Exercise requirements: Find every line in the records below that holds the word "words", and copy it out.

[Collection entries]
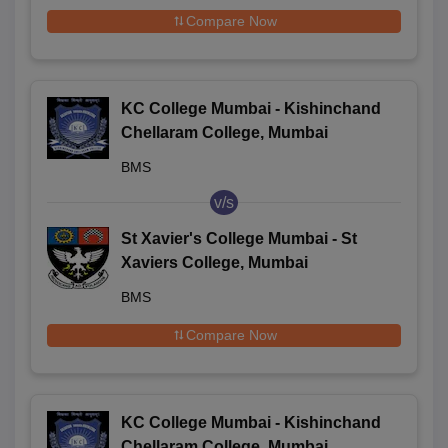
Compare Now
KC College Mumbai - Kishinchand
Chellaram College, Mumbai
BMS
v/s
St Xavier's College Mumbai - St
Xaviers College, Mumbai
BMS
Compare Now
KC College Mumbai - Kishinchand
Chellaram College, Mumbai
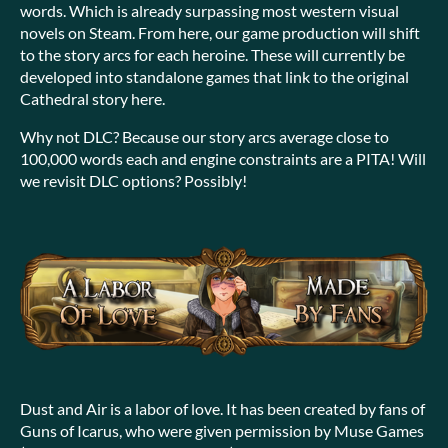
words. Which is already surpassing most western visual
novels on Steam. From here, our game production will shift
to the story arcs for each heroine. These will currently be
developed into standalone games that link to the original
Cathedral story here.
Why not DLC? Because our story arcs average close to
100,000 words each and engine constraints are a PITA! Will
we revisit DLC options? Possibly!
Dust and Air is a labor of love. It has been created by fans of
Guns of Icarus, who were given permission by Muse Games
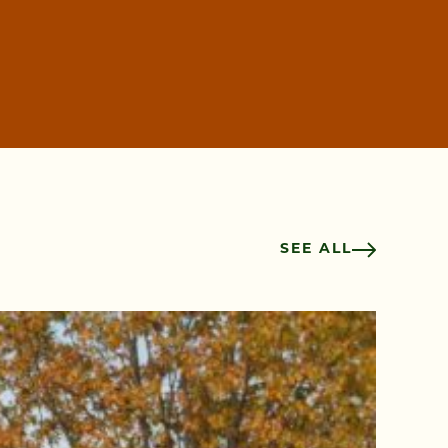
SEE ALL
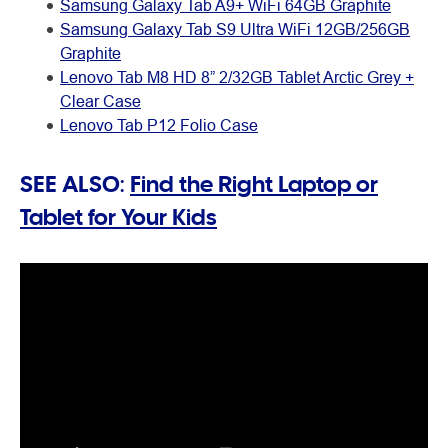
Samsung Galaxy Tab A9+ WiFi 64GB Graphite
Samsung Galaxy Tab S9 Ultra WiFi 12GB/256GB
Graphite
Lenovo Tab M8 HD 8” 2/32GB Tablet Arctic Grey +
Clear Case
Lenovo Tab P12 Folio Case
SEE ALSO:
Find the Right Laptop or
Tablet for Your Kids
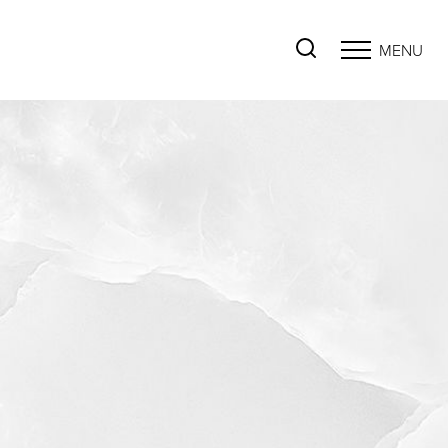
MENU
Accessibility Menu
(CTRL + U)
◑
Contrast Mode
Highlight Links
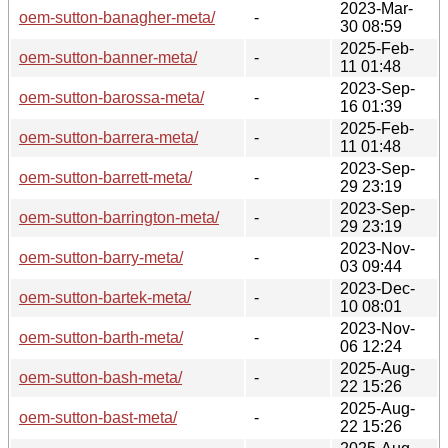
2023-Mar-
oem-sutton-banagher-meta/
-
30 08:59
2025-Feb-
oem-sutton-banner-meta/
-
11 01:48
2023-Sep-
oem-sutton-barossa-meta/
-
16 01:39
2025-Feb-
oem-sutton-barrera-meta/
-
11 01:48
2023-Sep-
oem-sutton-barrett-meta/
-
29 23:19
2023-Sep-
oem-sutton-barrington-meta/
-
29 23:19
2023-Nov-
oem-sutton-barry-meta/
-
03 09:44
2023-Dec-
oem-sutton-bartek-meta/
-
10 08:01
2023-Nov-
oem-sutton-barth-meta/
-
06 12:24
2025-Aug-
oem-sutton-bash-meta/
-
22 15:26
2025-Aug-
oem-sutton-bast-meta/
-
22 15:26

Solution to this task:
words. Which is already surpassing most western visual
100,000 words each and engine constraints are a PITA! Will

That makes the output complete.